Let's say one goes to a non-sports event that is held at a cricket
club (in the clubhouse itself, not on the pitch). The clubhouse is
next to the pitch. Under what circumstances would one have a
reasonable cause to sue for damages.
a) Car hit by stray cricket ball. Car parking space is immediately
adjacent to the pitch; there is a hedge but this does not shield the
entire pitch.
b) One is hit by the ball (personal unjury).
I have always thought I knew the answer to this one but something
someone said to me just this week has led me to believe that I might
be in error. This particular venue has no warning signs, fences, etc.
Thanks,
Sandy
> b) One is hit by the ball (personal unjury).
>
Someone must be to blame. If there's blame there's a claim. ("Accident Group
2003"-oops,sorry they went bust).
Prove the injury, negligence-recklessness-malicious intent, and you're on.
Find a lawyer to represent you, give him lots of money. Be aware that three
years later you'll be told that your claim won't succeed (various reasons)
and you're out of time. Further bill enclosed.
DaveK.
> a) Car hit by stray cricket ball. [...snip...]
>
> b) One is hit by the ball (personal unjury).
Well, the famous cases re cricket balls are Bolton v. Stone, where a batsman
was not liable for injury to a passer-by from an exceptional 'six' hit
outside the ground, on the basis that this was such a rare occurrence that
it could not reasonably be foreseen, and Miller v. Jackson wherein Lord
Denning waxed lyrically and then declared the club liable for damage to
property under the tort of nuisance when this damage had been occurring so
often as to make future events foreseeable.

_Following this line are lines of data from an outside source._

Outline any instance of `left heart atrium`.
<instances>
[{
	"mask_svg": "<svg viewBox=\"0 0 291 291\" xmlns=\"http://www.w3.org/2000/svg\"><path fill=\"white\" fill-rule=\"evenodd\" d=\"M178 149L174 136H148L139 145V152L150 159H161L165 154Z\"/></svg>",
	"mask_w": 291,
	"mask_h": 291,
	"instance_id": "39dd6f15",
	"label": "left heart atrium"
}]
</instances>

Within the ground, though, you get into the issues raised in Woolridge v.
Sumnar, wherein it was held that "[a] person attending a game or competition
takes the risk of any damage caused to him by any act of a participant done
in the course of and for the purposes of the game or competition,
notwithstanding that such act may involve an error of judgment or lapse of
skill, unless the participant's conduct is such as to evince a reckless
disregard of the spectator's safety".
The question is thus whether someone visiting the ground for purposes other
than viewing a game of cricket would fall under this ruling. One could make
an argument that if they were aware that they were visiting a cricket
ground, and could reasonably have expected a game to be in progress at the
time, there would be no liability, but then again, why would this logic not
extend to people visiting property adjoining the ground, where Miller vs.
Jackson has told us that one is liable for damage which is reasonably
foreseeable? It's a tricky one, but I think I'm leaning towards liability.